Exercise description – Please print every record below exactly as it appears.

--- Begin ---

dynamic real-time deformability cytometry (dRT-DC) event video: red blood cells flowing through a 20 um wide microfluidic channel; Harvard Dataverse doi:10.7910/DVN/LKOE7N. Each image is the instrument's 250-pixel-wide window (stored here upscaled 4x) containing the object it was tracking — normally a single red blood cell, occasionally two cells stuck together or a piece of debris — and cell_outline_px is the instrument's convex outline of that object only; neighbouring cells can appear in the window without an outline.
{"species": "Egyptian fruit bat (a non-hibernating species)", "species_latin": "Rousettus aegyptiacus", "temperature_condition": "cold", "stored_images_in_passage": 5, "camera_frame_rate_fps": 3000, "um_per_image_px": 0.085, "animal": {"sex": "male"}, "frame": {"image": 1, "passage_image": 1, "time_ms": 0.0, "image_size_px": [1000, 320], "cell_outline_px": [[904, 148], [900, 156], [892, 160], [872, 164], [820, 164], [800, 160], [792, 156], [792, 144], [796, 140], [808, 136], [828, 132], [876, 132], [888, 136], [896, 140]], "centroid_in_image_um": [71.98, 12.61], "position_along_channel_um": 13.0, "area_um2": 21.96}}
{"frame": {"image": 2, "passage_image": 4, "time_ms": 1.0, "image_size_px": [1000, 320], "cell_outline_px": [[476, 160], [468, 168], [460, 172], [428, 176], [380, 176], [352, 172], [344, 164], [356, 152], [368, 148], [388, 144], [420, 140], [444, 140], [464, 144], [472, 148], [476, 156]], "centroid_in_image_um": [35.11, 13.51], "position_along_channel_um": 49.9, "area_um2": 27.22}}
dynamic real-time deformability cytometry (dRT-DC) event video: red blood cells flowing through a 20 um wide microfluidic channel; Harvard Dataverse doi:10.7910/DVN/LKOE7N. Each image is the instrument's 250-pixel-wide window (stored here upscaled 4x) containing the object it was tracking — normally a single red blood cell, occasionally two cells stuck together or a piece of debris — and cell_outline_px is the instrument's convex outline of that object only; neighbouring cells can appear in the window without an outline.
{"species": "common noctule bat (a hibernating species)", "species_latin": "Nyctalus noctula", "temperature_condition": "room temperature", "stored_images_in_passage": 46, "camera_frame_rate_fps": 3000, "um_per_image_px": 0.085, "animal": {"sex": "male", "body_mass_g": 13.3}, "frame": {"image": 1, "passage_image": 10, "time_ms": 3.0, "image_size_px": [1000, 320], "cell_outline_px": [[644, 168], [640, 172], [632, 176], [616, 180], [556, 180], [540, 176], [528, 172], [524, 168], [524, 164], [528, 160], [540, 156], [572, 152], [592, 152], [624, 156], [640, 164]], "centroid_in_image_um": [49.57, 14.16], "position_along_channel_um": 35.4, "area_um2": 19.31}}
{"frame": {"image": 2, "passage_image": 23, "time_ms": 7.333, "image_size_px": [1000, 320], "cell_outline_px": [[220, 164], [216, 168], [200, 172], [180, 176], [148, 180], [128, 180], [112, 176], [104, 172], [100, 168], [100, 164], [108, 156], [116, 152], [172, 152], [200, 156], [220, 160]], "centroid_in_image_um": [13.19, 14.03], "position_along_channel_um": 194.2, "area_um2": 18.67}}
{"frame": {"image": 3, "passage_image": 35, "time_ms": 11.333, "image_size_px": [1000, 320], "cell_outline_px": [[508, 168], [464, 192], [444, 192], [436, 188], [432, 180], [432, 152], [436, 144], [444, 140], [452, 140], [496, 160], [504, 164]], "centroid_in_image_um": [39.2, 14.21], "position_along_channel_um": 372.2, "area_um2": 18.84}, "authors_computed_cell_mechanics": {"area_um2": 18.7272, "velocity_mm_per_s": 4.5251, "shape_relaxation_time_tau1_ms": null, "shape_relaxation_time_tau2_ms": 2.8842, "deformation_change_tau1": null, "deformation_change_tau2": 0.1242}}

--- End ---

Reply to the exercise –
dynamic real-time deformability cytometry (dRT-DC) event video: red blood cells flowing through a 20 um wide microfluidic channel; Harvard Dataverse doi:10.7910/DVN/LKOE7N. Each image is the instrument's 250-pixel-wide window (stored here upscaled 4x) containing the object it was tracking — normally a single red blood cell, occasionally two cells stuck together or a piece of debris — and cell_outline_px is the instrument's convex outline of that object only; neighbouring cells can appear in the window without an outline.
{"species": "Egyptian fruit bat (a non-hibernating species)", "species_latin": "Rousettus aegyptiacus", "temperature_condition": "cold", "stored_images_in_passage": 5, "camera_frame_rate_fps": 3000, "um_per_image_px": 0.085, "animal": {"sex": "male"}, "frame": {"image": 1, "passage_image": 1, "time_ms": 0.0, "image_size_px": [1000, 320], "cell_outline_px": [[904, 148], [900, 156], [892, 160], [872, 164], [820, 164], [800, 160], [792, 156], [792, 144], [796, 140], [808, 136], [828, 132], [876, 132], [888, 136], [896, 140]], "centroid_in_image_um": [71.98, 12.61], "position_along_channel_um": 13.0, "area_um2": 21.96}}
{"frame": {"image": 2, "passage_image": 4, "time_ms": 1.0, "image_size_px": [1000, 320], "cell_outline_px": [[476, 160], [468, 168], [460, 172], [428, 176], [380, 176], [352, 172], [344, 164], [356, 152], [368, 148], [388, 144], [420, 140], [444, 140], [464, 144], [472, 148], [476, 156]], "centroid_in_image_um": [35.11, 13.51], "position_along_channel_um": 49.9, "area_um2": 27.22}}
dynamic real-time deformability cytometry (dRT-DC) event video: red blood cells flowing through a 20 um wide microfluidic channel; Harvard Dataverse doi:10.7910/DVN/LKOE7N. Each image is the instrument's 250-pixel-wide window (stored here upscaled 4x) containing the object it was tracking — normally a single red blood cell, occasionally two cells stuck together or a piece of debris — and cell_outline_px is the instrument's convex outline of that object only; neighbouring cells can appear in the window without an outline.
{"species": "common noctule bat (a hibernating species)", "species_latin": "Nyctalus noctula", "temperature_condition": "room temperature", "stored_images_in_passage": 46, "camera_frame_rate_fps": 3000, "um_per_image_px": 0.085, "animal": {"sex": "male", "body_mass_g": 13.3}, "frame": {"image": 1, "passage_image": 10, "time_ms": 3.0, "image_size_px": [1000, 320], "cell_outline_px": [[644, 168], [640, 172], [632, 176], [616, 180], [556, 180], [540, 176], [528, 172], [524, 168], [524, 164], [528, 160], [540, 156], [572, 152], [592, 152], [624, 156], [640, 164]], "centroid_in_image_um": [49.57, 14.16], "position_along_channel_um": 35.4, "area_um2": 19.31}}
{"frame": {"image": 2, "passage_image": 23, "time_ms": 7.333, "image_size_px": [1000, 320], "cell_outline_px": [[220, 164], [216, 168], [200, 172], [180, 176], [148, 180], [128, 180], [112, 176], [104, 172], [100, 168], [100, 164], [108, 156], [116, 152], [172, 152], [200, 156], [220, 160]], "centroid_in_image_um": [13.19, 14.03], "position_along_channel_um": 194.2, "area_um2": 18.67}}
{"frame": {"image": 3, "passage_image": 35, "time_ms": 11.333, "image_size_px": [1000, 320], "cell_outline_px": [[508, 168], [464, 192], [444, 192], [436, 188], [432, 180], [432, 152], [436, 144], [444, 140], [452, 140], [496, 160], [504, 164]], "centroid_in_image_um": [39.2, 14.21], "position_along_channel_um": 372.2, "area_um2": 18.84}, "authors_computed_cell_mechanics": {"area_um2": 18.7272, "velocity_mm_per_s": 4.5251, "shape_relaxation_time_tau1_ms": null, "shape_relaxation_time_tau2_ms": 2.8842, "deformation_change_tau1": null, "deformation_change_tau2": 0.1242}}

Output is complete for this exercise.